The Missing Piece for Deployable Behavior Modeling

Published in

ACM UbiComp/ISWC 2023

4 min readJul 14, 2023

Unveiling the Potential and Challenges in Cross-Dataset Generalization

Co-authors: Xin Liu, Han Zhang, Weichen Wang, Subigya Nepal, Yasaman Sefidgar, Woosuk Seo, Kevin S. Kuehn, Jeremy F. Huckins, Margaret E. Morris, Paula S. Nurius, Eve A. Riskin, Shwetak Patel, Tim Althoff, Andrew Campbell, Anind K. Dey, and Jennifer Mankoff

In the rapidly evolving field of technology, the ability to accurately model and predict human behavior is of paramount importance. The study “GLOBEM: Cross-Dataset Generalization of Longitudinal Human Behavior Modeling” [link] by Xuhai Xu and his team represents a significant stride in this direction. This research focuses on the application of longitudinal human behavior modeling, shedding light on the potential of sensing technology and the long-standing challenge of cross-dataset generalization. We are making efforts toward deployable behavior modeling algorithms, but there is still a long way to go.

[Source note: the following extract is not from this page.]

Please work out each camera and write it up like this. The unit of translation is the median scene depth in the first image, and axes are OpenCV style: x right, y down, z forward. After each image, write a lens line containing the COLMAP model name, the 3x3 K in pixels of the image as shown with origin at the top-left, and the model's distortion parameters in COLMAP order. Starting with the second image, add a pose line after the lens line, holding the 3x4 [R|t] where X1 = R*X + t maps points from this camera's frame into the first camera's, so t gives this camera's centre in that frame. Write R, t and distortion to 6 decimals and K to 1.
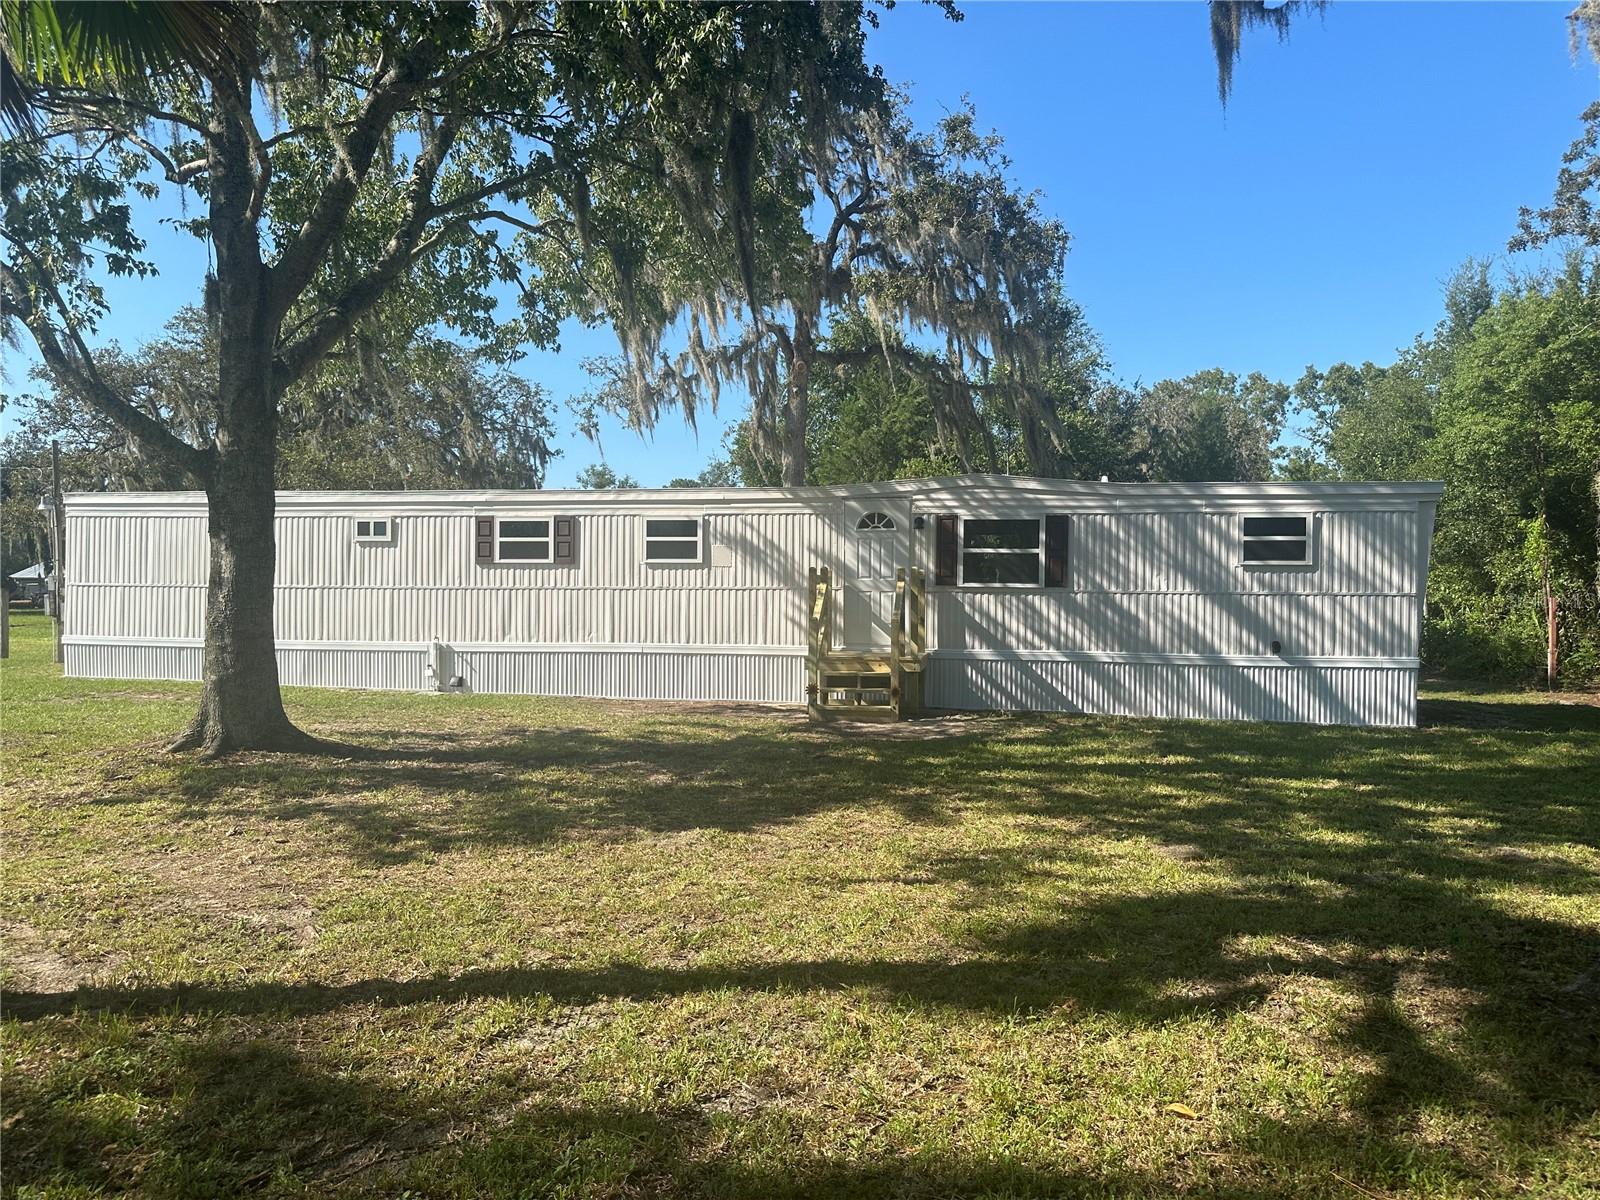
lens RADIAL K [[1115.8, 0, 802.0], [0, 1115.8, 600.1], [0, 0, 1]] dist [0.114799, -0.168909]
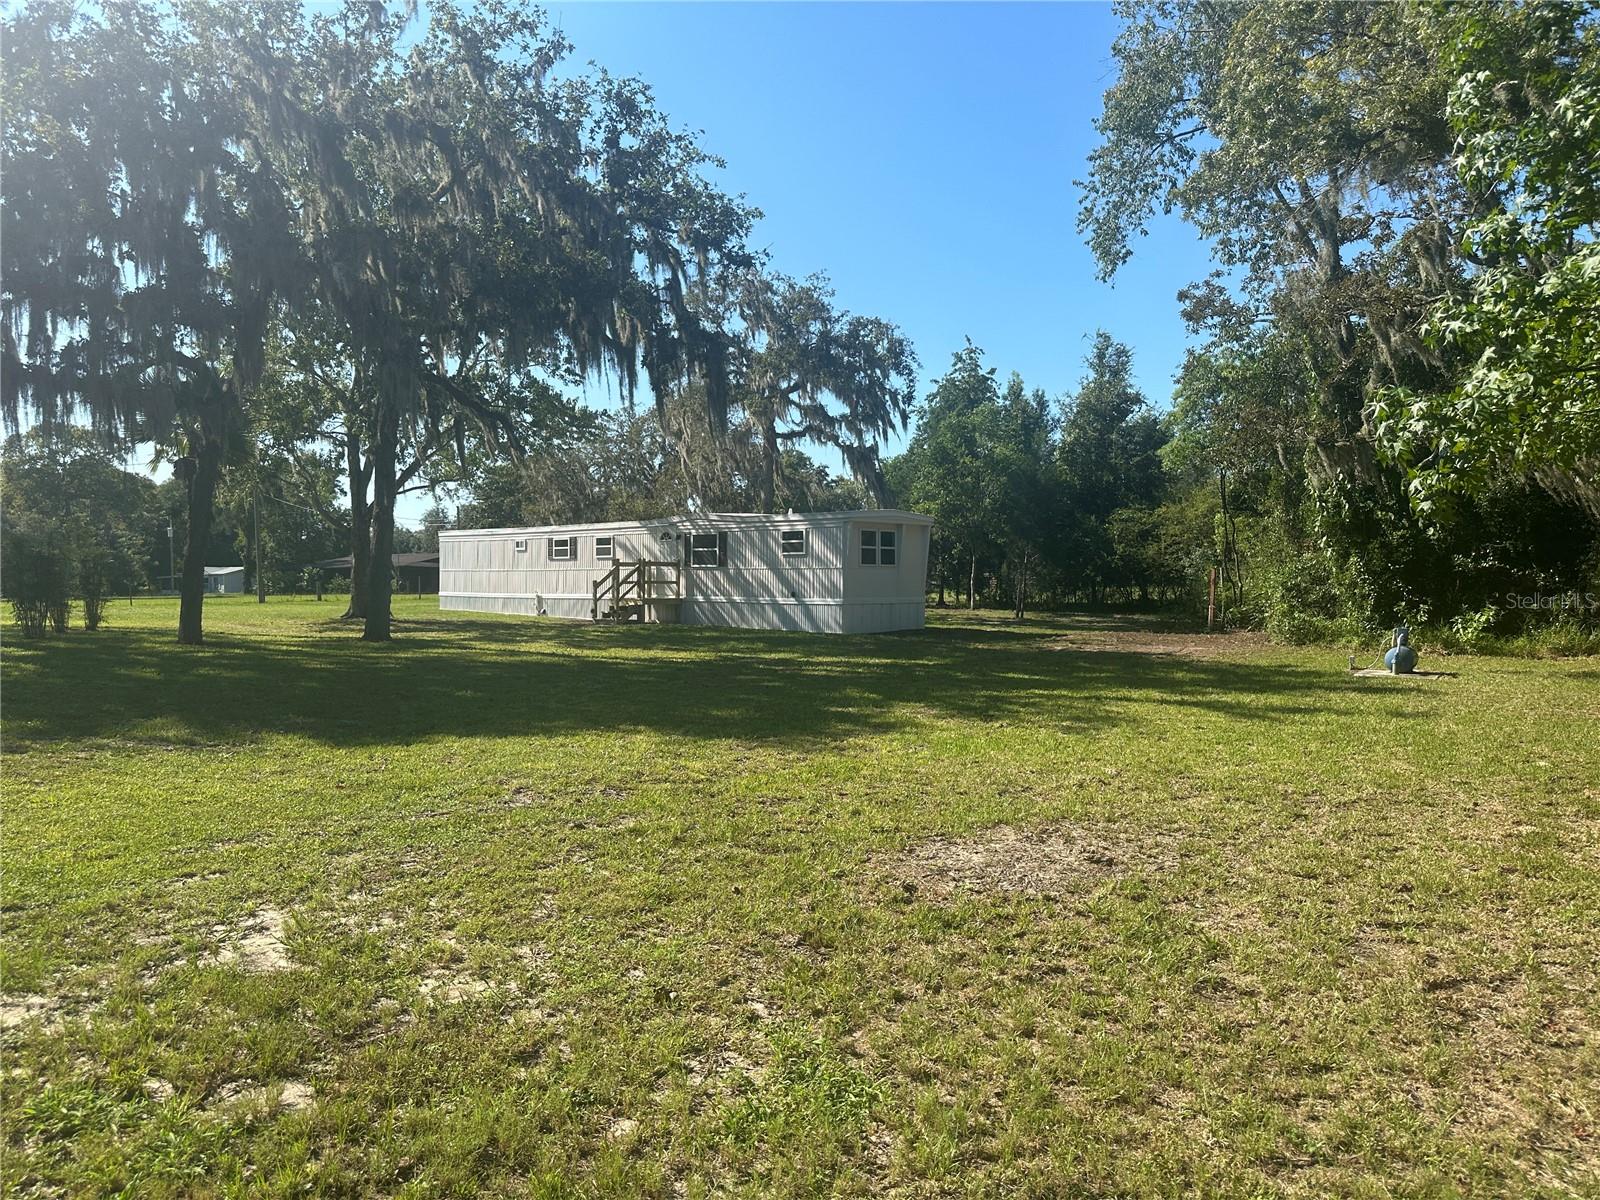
lens RADIAL K [[1117.2, 0, 797.6], [0, 1117.2, 608.2], [0, 0, 1]] dist [0.116913, -0.179427]
pose [[0.838101, 0.005302, -0.545490, 1.413622], [0.012142, 0.999524, 0.028370, 0.008285], [0.545380, -0.030400, 0.837637, -0.635335]]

The Potential of Sensing Technology in Behavior Modeling

The ubiquity of digital devices in our daily lives provides an unprecedented opportunity to monitor and understand human behavior. These devices, acting as extensions of ourselves, capture a wealth of data that can be harnessed to predict and understand various aspects of human behavior. In this study, the researchers leveraged this data, combining the efforts of two research groups across two institutes, each with two years of data. They established four datasets with a set of consistent features, re-implemented nine prior behavior detection methods, and built eight recent domain generalization algorithms. Furthermore, they proposed two new methods to enhance generalizability.

It is noteworthy that a part of the datasets, GLOBEM, is open-sourced at https://the-globem.github.io/

GLOBEM Dataset and Platform

Insights into Behavior Modeling: The Case of Depression Detection

One of the key applications of behavior modeling is in the field of health care, particularly in mental health. The study revealed that individuals with depression exhibited certain behavioral patterns. They tended to use their phones more frequently, indicative of difficulties in concentration, a common symptom of depression. They also spent more time at home, were less physically active, and had a more consistent mobility routine. These behaviors align with the diagnostic criteria of depression, which include a reduction in physical movement.

Interestingly, the study also found that individuals with a high depression scale score visited fewer uncommon places and showed a stronger repetitive pattern in their locomotion trajectories. This lack of novelty seeking could be a sign of diminished interest in other activities, another common symptom of depression. Fig 1 highlights these findings.

Fig 1. Each data type’s top features with consistent coefficients of linear mixed effect models between the feature value and depression labels across all datasets. Red indicates negative coefficients and blue indicates positive coefficients.

The Challenge of Cross-Dataset Generalization

While these findings are promising, the study also underscored the significant challenge of cross-dataset generalization. The performance of prior depression detection models varied significantly across different datasets. This variation indicates that a feature that can effectively detect certain behaviors in one dataset may become less informative in another.

The Performance Gap between Model Results on Our New Datasets v.s. Reported Results in Prior Work. The dashed line indicates naive majority baseline. All methods experience a performance drop on new datasets — Fig 2: The Performance Gap between Model Results on Our New Datasets v.s. Reported Results in Prior Work. The dashed line indicates naive majority baseline.

This challenge has been a long-standing issue in the community, highlighting the need for models that can generalize across different datasets and individual behavior differences.

The Promise of A New Method — Reorder

To address this challenge, the researchers proposed a new method, Reorder. The novelty of Reorder lies in its ability to leverage the continuity of behavior trajectory, which is inspired by the behavior science finding that people’s behavior tends to be continuous. The method involves a new multi-task learning model with a new pretext task called the reordering puzzle. In this task, the temporal order of the feature matrix is shuffled, and the model is trained to reconstruct the original sequence. This process is jointly optimized with the main task of behavior detection. Fig 3 shows the model architecture.

Fig 3. The Design of Reorder Compared to Empirical Risk Minimization (ERM, the basic deep learning model design).

The Reorder method showed promising results, outperforming other models by at least 3.4% on ROC AUC (6.3% relative advantage), and 3.2% on absolute balanced accuracy (6.2% relative advantage), both with statistical significance. This improvement illustrates that learning the temporal continuity of behavior trajectory can enhance the model’s generalizability.

Conclusion

The study by Xuhai Xu and his team represents a significant advancement in the field of behavior modeling. It not only demonstrates the potential of sensing technology in understanding and predicting human behavior but also brings to light the critical challenge of cross-dataset generalization. As we move forward, it is crucial to address this challenge to fully harness the power of technology in transforming various fields, including but not limited to healthcare.